OLG München 28.11.2007 - 7 U 4498/07*: Zum Umfang der Befugnisse eines von der Hauptversammlung einer Aktiengesellschaft gemäß 147 Abs. 2 AktG bestellten besonderen Vertreters

Leitsatz

1. Der besondere Vertreter nach 147 Abs. 2 AktG kann auch mit der Geltendmachung konzernrechtlicher Ansprüche ( 317, 318 AktG) beauftragt werden. Eine Beauftragung mit der Geltendmachung eigener Schadensersatzansprüche von Minderheitsaktionären ist unzulässig.

2. Der Schwerpunkt der Aufgaben des besonderen Vertreters nach 147 Abs. 2 AktG liegt, anders als beim Sonderprüfer nach 142 Abs. 1 AktG, nicht in der Aufklärung noch unklarer Sachverhalte, sondern in der Durchsetzung von Ansprüchen aus einem in seinem Kern schon bekannten Sachverhalt. Die Prüfungsbefugnisse des besonderen Vertreters sind als Annexkompetenz unmittelbar an die Geltendmachung bestimmter Ersatzansprüche geknüpft und damit, was die Aufklärung von Sachverhalten betrifft, enger als die des Sonderprüfers.

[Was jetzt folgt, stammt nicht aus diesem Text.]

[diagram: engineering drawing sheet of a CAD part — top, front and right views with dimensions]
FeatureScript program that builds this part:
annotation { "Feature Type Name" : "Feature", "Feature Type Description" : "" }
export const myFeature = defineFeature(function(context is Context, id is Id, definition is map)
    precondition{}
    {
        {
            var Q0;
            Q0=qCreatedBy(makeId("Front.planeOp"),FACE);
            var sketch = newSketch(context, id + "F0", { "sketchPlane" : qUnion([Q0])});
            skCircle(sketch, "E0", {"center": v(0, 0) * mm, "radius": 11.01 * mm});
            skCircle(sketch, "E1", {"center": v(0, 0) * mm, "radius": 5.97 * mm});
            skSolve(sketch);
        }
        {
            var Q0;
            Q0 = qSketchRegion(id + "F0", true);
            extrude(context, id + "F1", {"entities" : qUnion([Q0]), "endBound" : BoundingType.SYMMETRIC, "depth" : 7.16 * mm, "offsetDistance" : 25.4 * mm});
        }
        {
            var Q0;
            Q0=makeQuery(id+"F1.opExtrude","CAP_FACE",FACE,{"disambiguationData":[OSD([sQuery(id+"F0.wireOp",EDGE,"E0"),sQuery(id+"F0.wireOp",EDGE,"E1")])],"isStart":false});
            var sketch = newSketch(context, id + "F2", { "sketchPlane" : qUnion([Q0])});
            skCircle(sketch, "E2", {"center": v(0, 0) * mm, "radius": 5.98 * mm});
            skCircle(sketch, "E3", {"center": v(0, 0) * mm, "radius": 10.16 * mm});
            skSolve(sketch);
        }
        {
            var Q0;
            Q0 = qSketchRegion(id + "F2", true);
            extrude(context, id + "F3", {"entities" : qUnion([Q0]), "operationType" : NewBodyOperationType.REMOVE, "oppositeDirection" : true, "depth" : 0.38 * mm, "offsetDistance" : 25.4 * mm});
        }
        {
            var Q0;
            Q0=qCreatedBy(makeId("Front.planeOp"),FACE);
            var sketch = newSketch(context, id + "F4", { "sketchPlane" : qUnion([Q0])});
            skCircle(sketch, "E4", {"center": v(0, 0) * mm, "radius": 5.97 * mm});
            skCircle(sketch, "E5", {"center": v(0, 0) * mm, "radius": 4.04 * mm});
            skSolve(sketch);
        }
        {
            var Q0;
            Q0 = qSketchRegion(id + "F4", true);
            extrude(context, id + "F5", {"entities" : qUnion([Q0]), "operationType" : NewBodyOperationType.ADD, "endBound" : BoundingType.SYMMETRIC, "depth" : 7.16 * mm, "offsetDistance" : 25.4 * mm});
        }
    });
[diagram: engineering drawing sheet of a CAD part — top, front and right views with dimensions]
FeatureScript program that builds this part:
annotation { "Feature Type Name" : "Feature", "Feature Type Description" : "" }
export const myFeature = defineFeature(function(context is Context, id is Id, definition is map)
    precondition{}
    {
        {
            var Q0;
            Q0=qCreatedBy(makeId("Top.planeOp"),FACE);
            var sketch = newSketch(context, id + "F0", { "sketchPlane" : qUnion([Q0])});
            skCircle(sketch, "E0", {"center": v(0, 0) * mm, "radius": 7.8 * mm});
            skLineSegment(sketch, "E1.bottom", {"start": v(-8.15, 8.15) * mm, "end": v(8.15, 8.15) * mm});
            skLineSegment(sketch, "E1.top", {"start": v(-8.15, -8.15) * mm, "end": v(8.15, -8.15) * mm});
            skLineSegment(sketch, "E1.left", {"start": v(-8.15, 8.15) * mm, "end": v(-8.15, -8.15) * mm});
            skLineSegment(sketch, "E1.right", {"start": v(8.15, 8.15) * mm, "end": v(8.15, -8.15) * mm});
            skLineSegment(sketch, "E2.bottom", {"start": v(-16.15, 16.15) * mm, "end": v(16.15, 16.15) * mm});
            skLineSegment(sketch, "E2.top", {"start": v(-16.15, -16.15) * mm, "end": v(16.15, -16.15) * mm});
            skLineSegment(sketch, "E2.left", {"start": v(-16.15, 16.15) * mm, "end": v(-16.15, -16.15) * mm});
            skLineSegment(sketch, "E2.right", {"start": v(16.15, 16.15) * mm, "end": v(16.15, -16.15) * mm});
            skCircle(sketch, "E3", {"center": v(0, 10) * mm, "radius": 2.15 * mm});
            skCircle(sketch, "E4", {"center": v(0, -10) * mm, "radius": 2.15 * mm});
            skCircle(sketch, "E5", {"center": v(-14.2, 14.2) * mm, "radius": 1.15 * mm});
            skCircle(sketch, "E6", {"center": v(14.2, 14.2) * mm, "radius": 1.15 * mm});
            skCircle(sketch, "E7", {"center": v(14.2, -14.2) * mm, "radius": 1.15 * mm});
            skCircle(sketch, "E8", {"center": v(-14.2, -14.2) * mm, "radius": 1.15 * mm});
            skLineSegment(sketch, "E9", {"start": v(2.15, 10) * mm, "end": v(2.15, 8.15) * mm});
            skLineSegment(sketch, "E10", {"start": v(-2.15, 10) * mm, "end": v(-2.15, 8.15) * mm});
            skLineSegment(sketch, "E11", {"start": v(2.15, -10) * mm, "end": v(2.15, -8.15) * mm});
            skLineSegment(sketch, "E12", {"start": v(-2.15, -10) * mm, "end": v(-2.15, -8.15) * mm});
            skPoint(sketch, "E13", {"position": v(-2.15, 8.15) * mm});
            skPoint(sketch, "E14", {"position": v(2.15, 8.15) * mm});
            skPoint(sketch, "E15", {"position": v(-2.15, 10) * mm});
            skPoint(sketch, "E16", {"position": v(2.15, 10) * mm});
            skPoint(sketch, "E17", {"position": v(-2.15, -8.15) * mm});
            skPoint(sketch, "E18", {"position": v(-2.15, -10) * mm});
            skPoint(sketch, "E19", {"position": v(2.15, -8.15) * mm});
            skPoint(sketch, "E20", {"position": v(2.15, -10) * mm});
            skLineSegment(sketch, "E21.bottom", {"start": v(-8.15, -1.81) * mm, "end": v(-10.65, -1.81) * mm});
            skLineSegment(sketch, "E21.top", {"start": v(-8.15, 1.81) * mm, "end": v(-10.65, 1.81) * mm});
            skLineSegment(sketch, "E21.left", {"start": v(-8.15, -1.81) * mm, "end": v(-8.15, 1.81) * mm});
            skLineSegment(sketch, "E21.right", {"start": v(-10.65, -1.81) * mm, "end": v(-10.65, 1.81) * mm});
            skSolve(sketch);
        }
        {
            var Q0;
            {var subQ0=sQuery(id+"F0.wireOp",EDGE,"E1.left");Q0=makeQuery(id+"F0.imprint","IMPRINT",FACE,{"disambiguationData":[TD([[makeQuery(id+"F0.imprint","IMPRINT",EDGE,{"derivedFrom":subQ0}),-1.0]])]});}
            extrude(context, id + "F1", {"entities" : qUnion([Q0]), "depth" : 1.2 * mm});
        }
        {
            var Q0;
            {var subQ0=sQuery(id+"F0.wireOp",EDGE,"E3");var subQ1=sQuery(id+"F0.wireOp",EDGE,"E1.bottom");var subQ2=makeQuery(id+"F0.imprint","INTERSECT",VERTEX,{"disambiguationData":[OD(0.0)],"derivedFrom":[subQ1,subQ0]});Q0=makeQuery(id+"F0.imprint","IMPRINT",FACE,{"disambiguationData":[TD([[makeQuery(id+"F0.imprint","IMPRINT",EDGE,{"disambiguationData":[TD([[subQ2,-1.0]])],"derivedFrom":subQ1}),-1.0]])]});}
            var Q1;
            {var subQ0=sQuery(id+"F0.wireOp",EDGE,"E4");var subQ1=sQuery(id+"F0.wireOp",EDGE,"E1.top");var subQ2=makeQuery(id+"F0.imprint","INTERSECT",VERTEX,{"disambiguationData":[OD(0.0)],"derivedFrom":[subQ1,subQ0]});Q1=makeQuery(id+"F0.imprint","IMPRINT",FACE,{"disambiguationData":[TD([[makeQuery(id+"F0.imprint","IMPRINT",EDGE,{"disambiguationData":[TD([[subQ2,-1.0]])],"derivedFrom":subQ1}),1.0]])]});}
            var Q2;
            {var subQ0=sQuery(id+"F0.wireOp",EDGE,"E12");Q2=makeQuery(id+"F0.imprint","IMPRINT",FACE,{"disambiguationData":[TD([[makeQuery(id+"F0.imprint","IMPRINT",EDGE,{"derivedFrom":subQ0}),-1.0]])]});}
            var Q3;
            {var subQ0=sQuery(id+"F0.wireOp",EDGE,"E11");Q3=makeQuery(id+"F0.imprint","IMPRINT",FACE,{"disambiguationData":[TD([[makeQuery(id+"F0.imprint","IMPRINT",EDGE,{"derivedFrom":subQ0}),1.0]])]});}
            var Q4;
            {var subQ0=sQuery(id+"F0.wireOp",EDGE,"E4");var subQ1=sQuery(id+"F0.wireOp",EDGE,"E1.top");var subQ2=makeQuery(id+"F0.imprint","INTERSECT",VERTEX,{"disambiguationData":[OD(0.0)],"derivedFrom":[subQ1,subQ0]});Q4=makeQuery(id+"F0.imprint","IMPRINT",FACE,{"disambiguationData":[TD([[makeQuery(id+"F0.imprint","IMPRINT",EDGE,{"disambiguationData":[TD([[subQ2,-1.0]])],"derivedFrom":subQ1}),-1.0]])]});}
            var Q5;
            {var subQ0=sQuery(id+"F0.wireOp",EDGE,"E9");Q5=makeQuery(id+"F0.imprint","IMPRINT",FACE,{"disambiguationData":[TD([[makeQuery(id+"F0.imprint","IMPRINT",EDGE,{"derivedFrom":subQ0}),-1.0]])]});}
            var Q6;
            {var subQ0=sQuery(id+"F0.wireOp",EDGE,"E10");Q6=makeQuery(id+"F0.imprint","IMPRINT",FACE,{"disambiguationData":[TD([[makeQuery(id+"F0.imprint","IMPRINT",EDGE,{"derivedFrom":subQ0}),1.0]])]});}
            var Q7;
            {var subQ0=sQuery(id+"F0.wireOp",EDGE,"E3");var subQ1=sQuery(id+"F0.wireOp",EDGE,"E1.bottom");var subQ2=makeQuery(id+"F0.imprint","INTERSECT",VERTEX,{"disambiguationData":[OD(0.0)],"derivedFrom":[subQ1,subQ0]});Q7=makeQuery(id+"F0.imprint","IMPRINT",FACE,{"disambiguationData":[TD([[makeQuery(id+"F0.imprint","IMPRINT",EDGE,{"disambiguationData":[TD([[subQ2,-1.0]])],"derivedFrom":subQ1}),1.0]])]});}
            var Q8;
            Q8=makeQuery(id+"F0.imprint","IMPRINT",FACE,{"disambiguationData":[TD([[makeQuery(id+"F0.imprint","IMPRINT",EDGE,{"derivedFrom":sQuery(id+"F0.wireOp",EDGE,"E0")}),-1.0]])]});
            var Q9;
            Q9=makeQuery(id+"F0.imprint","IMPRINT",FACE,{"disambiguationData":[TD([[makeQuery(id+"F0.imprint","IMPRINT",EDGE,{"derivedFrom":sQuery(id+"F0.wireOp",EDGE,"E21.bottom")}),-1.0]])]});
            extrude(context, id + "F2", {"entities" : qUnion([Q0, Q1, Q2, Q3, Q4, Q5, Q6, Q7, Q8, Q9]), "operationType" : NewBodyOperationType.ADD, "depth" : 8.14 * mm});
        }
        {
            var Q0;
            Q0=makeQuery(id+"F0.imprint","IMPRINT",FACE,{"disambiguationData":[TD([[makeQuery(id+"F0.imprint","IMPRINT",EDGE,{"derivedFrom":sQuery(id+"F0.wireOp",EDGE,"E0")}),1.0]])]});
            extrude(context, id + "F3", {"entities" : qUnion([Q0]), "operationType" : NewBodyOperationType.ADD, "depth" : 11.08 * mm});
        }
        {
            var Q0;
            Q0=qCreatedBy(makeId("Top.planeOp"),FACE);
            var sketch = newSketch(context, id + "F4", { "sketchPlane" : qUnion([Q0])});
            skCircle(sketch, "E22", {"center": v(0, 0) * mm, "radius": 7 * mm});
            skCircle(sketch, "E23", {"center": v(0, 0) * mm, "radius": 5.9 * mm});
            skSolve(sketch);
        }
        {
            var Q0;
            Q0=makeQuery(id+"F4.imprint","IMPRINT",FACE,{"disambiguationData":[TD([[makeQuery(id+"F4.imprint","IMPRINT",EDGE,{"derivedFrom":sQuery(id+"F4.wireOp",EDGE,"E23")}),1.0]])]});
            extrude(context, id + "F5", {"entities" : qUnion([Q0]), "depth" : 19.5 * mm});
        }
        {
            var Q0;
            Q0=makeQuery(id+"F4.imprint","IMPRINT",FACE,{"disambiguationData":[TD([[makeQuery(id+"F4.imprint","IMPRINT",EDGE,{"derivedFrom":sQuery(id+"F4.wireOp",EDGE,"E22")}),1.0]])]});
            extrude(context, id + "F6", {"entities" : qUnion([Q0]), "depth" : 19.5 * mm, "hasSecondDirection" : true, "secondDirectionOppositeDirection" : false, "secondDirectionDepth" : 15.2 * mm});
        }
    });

3. Im Wege der einstweiligen Verfügung kann dem besonderen Vertreter nicht die Befugnis eingeräumt werden, nach eigenem pflichtgemäßen Ermessen zu bestimmen, welche Unterlagen er benötigt.

4. Einsichts- und Auskunftsrechte stehen dem besonderen Vertreter gegenüber der Gesellschaft zu, welche diese Ansprüche über ihren Vorstand zu erfüllen hat. Der besondere Vertreter tritt nicht an die Stelle des Vorstands und hat nicht das Recht, ungehindert Geschäftsräume zu betreten und unmittelbar von Mitarbeitern die Aushändigung von Unterlagen zu verlangen.